Here too. We get the whole "the city owns from the outer edge of the sidewalk to the street, but you are liable if someone gets hurt on them" horseshit too.
We could fix it for you, but a City crew with a backhoe, dump truck, overtime, disability and stuff comes to a little over $16,500 to fix two squares of sidewalk.
The SF city gov't doesn't bother with the squeeze and tickle; it's simply 'we own it, you maintain it'.
Same with trees, and some nincompoop non-profit named 'Friends of the Urban Forest' went around planting some form of ficus 20+ years ago.
They must have concrete contractors on the board; the trees rip sidewalks and driveways to pieces. FotUF says 'oh, well'.
Note about the video: The background music is way too loud in the mix. It's distracting. The video keeps talking about the City of LA, but keeps using a cutaway of the County of LA Maintenance building.
Let me guess, this story idea came when you guys saw them cutting down the trees on Sepulveda, just a par 4 from Reason offices, right?

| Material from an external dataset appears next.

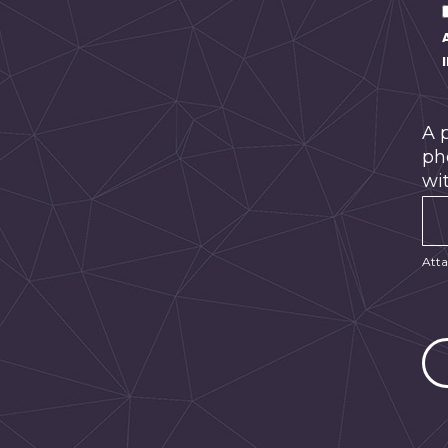
A 
ph
wit
Atta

The sidewalks there are trashed.
"People get hurt and people can die from falling down on and hitting their head on the sidewalk," says Los Angeles resident Peter Griswold.
Fucking watch where you're going and stop dragging your feet! Shit, we've conditioned people to depend on the government so much that they can't even take responsibility tripping.
Somalia.
Nobody walks in L.A.
http://www.youtube.com/watch?v=R_UpLtGEWoY
as Eric implied I'm in shock that any one able to profit $4673 in 1 month on the computer. have you seen this website http://www.FLY38.COM
Anybody seen Eric recently?
This is from the city of teh stoopid that I live near. Mayor Tony Villar had the hilarious audacity to claim a million potholes would be fixed in a year and people believed it. That would have been over 2700 potholes filled a day 7 days a week. Yeah right. The City of LA couldn't manage the logistics of a Lakers parade and that guy shoveled that load of bullshit on the not-so-good people of LA. He's got some balls I'll give him that. Stupid as fuck but ballsy...
Los Angeles is the smelly ass crack of the universe.
I had a job once working for a company that inspected sidewalks for the state in Cali. Paid great. We inspected them for ADA code, to see if they were up to par. 90% of them were not. I was 18, it was hard to turn down $32 an hour plus free transportation and free lodging in a nice place. All that said, California is one jacked up state. Imagine if they created emissions standards 90% of cars couldn't pass, then they required you to spend money getting them inspected, knowing that only 10% would pass, and that even if they didn't pass, you could keep driving it. Ahh, the logic of our wondrous California.
Oh and did I mention-this was in '08! The company I was working for had contracted to inspect the whole state's sidewalks in major cities. They started laying us off July 08 (after I was there only a month and a half) when the fiscal SHTF.
I love Mr. Griswold's attitude! This needs to get out more so people in LA push for this method instead. Celebrity power?
If you think Troy`s story is inconceivable,, last pay-cheque my moms boyfriend basically also actually earnt $7824 workin a fourty hour month from there house and their roomate's step-sister`s neighbour was doing this for nine months and broght in more than $7824 parttime from their pc. use the advice on this link... http://www.FLY38.COM
I love the use of the word "earnt" instead of "earned" I'm from a southern background so it made me smile. Still not clicking on the SPAM though LOL!
I wish there was a way to report the spam. Every thread now has spam.